Morocco and the UK “have gone through different stages in their history but they have always been continuous, constant and based on friendship and mutual respect.”
Rabat – In typically diplomatic comments after the signing of an “Association Agreement” between Rabat and London last Saturday, Morocco’s Foreign Affairs Minister, Nasser Bourita, said that the UK and Morocco are “historical partners” poised to nurture and maintain their “strategic” friendship, in spite of the sometimes challenging changes both countries witnessed in recent years.
The UK-Morocco relations “have gone through different stages in their history but they have always been continuous, constant and based on friendship and mutual respect,” Bourita told dozens of reporters in London minutes after the signing of a bilateral deal seeking “continuity” between the two nations after the UK effectively leaves the European Union.

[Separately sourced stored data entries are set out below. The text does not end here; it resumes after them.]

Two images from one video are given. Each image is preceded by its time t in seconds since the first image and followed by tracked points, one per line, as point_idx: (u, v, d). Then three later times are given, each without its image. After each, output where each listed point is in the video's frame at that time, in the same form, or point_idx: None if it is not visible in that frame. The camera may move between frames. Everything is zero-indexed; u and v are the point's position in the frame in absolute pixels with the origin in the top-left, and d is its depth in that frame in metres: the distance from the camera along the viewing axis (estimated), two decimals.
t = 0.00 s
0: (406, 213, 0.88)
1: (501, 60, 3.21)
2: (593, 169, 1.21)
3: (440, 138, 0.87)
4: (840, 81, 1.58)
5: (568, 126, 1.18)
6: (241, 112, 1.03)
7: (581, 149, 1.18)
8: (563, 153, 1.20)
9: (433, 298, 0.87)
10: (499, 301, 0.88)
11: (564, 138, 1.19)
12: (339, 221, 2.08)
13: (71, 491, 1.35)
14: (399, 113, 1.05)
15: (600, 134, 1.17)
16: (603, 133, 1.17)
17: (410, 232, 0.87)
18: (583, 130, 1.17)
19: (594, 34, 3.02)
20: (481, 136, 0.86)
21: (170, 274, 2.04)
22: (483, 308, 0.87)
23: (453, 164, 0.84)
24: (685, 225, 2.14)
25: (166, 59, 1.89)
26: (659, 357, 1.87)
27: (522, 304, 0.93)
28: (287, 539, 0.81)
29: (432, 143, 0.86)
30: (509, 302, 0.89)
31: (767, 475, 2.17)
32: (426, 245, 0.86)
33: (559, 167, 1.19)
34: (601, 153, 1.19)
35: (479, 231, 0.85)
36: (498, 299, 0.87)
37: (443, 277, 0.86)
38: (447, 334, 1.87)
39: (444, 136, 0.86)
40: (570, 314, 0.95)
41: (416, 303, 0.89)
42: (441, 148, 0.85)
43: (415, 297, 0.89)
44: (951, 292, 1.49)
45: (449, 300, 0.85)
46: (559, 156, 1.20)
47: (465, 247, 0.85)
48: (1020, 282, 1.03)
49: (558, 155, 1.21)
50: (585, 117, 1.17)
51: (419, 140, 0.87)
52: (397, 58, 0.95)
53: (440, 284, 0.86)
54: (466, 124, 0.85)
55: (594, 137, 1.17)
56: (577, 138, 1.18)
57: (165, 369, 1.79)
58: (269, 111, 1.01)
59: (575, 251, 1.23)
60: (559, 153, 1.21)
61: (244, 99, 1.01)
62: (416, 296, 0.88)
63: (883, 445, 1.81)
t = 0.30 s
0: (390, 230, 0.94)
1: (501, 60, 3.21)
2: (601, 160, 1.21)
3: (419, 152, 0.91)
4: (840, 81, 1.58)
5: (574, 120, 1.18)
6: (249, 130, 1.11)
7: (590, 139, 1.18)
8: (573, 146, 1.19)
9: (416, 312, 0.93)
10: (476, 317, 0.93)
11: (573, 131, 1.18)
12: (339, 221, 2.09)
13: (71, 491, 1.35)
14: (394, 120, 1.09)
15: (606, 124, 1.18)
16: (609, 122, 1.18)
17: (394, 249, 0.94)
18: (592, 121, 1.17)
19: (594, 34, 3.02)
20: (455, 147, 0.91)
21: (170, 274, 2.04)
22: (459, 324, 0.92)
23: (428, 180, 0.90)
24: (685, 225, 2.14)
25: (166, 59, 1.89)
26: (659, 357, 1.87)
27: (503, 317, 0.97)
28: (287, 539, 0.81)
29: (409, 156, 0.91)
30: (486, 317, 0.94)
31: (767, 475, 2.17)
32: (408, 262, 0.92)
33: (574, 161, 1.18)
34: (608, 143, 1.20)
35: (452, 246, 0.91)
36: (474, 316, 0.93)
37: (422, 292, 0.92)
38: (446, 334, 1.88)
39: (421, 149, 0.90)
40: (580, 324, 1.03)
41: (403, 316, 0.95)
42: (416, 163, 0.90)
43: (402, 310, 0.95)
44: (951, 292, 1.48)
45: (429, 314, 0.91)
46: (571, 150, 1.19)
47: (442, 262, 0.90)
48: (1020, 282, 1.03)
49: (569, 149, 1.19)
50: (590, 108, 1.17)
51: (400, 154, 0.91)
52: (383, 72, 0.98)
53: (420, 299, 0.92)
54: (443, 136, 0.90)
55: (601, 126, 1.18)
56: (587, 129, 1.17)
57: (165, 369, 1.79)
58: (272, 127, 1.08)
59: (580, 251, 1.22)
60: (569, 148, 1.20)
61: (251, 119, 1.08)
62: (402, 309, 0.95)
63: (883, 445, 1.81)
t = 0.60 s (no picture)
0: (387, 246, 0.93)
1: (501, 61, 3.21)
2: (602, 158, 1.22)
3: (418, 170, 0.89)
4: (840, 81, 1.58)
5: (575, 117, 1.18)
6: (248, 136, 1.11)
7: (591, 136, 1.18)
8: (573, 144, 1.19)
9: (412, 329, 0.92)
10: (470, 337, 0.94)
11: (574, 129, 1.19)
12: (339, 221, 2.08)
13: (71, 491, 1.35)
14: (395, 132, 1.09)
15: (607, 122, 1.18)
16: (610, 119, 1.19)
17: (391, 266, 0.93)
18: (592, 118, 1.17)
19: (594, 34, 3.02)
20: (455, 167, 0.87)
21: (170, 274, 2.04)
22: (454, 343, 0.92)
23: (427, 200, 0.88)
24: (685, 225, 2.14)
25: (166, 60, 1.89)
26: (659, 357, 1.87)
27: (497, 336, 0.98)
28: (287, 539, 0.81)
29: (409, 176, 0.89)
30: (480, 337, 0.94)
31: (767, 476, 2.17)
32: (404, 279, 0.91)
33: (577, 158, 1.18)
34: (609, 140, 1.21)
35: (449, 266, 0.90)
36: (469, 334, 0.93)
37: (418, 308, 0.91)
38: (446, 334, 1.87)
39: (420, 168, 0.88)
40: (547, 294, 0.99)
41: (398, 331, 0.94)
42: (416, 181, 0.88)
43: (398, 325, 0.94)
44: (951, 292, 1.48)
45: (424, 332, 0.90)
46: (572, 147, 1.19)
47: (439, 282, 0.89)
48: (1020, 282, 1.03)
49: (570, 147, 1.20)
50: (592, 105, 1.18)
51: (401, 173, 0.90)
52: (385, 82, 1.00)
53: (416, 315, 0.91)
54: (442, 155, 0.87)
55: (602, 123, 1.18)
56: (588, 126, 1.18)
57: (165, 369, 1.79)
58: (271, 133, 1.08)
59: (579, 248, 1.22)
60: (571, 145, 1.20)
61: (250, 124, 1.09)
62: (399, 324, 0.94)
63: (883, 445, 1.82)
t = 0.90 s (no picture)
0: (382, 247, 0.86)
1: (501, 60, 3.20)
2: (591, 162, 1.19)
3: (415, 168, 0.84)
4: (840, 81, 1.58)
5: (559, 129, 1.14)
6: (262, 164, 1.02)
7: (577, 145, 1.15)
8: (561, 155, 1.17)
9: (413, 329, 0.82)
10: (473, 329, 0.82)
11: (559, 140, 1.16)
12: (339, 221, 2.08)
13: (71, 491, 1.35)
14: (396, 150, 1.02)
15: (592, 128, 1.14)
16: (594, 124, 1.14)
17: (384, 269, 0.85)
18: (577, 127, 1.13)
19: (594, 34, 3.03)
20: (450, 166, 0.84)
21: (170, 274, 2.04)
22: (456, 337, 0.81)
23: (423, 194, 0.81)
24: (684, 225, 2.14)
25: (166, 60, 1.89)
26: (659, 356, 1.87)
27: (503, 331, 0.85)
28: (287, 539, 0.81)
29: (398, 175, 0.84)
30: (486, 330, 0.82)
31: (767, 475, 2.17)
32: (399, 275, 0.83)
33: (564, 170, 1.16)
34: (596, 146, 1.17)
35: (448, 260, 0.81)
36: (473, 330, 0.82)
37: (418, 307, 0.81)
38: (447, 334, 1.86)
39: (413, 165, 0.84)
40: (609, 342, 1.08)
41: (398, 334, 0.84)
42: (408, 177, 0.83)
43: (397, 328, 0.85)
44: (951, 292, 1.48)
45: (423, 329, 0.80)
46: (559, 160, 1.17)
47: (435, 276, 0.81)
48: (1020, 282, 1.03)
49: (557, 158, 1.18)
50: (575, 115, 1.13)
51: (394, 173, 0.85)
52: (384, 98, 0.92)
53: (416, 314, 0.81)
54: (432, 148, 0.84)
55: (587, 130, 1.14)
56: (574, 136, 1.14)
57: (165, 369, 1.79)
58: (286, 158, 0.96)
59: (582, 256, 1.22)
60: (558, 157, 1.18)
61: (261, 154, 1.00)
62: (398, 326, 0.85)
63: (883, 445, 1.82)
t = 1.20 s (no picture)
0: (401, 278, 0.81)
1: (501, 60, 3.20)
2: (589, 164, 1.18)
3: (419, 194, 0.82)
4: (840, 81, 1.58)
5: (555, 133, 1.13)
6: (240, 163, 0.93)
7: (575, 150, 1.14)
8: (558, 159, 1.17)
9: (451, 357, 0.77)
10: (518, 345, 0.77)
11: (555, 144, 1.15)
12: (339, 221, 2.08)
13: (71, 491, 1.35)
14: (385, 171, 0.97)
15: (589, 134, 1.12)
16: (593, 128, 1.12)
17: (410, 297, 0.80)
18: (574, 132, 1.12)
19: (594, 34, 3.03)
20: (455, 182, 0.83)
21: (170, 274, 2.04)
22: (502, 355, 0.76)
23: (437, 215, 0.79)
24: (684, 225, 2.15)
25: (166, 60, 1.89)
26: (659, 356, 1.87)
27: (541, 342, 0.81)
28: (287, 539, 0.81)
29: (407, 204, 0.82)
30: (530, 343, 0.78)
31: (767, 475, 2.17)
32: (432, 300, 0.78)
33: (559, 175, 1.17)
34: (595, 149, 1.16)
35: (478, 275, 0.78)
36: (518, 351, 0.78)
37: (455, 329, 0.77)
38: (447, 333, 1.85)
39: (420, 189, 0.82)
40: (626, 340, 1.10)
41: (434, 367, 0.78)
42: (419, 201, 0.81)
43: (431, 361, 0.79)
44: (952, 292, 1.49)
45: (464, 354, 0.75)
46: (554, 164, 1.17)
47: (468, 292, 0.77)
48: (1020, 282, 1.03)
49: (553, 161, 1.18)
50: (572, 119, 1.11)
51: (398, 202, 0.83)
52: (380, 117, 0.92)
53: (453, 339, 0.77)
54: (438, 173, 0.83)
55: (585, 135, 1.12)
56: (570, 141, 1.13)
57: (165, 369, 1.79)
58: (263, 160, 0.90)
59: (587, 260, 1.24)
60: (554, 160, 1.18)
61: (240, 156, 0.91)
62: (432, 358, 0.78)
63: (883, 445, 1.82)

The signing of the “Association Agreement,” Bourita stressed, is a testimony to the evolution and “the positive development” of the partnership between the two nations in various sectors.
“This positive development in bilateral relations stems from the Royal Vision, which consists of strengthening Morocco’s relations with historic partners, while opening up to new partners, both from and outside the European Union,” he explained.
According to the Moroccan official, some of the persisting challenges facing both countries on the domestic front, as well as their “shared visions” and goals on a wide range of global challenges—security and migration, among others—makes it particularly necessary to preserve and nourish the 800-year-old friendship between the two monarchies.
Bilateral trade between the UK and Morocco currently stands at MAD 18.3 billion, Bourita revealed. Morocco is the 7th destination of UK exports, and the two countries are working to further solidify that discernibly growing relationship. As far as Morocco is concerned, he elaborated, the “continuity” deal is part of King Mohammed VI’s “royal vision” and push for the “diversification of partnerships.”
But Bourita—or the Moroccan government, which he represents—is not alone in having great expectations about the prospects of the UK-Morocco friendship. Nor, too, was the Moroccan official alone in speaking this positively about the deal the two countries stuck on Saturday in London, or their centuries-old partnership.
In similar remarks after the signing of the agreement on Saturday, Thomas Reilly, the UK ambassador to Morocco, went even further than acknowledging the significance for the UK to maintain strong bilateral ties with Morocco even after Brexit finally comes into force.
In addition to lauding the potential of the relationship with Morocco, Reilly made what is set to be seen as positive and warm comments on a topic of utmost importance to Moroccan diplomacy: the territorial dispute in Western Sahara.
On the Western Sahara question, the British diplomat stressed, the UK is strongly committed to the UN-moderated political process. He said the UK believes that the way forward in the diplomatic standstill is a compromise-based and politically negotiated settlement, which is a large part of Morocco’s Western Sahara agenda since the country put together its Autonomy Proposal in 2007.
More still, however, Ambassador Reilly also spoke “approvingly” about Morocco’s autonomy proposal, as well as the North African country’s “efforts” in the disputed regions.
He called Morocco’s proposal, echoing a visibly prevailing sentiment in UN diplomatic circles, a “serious” and “credible” route towards a sustainable settlement in Western Sahara.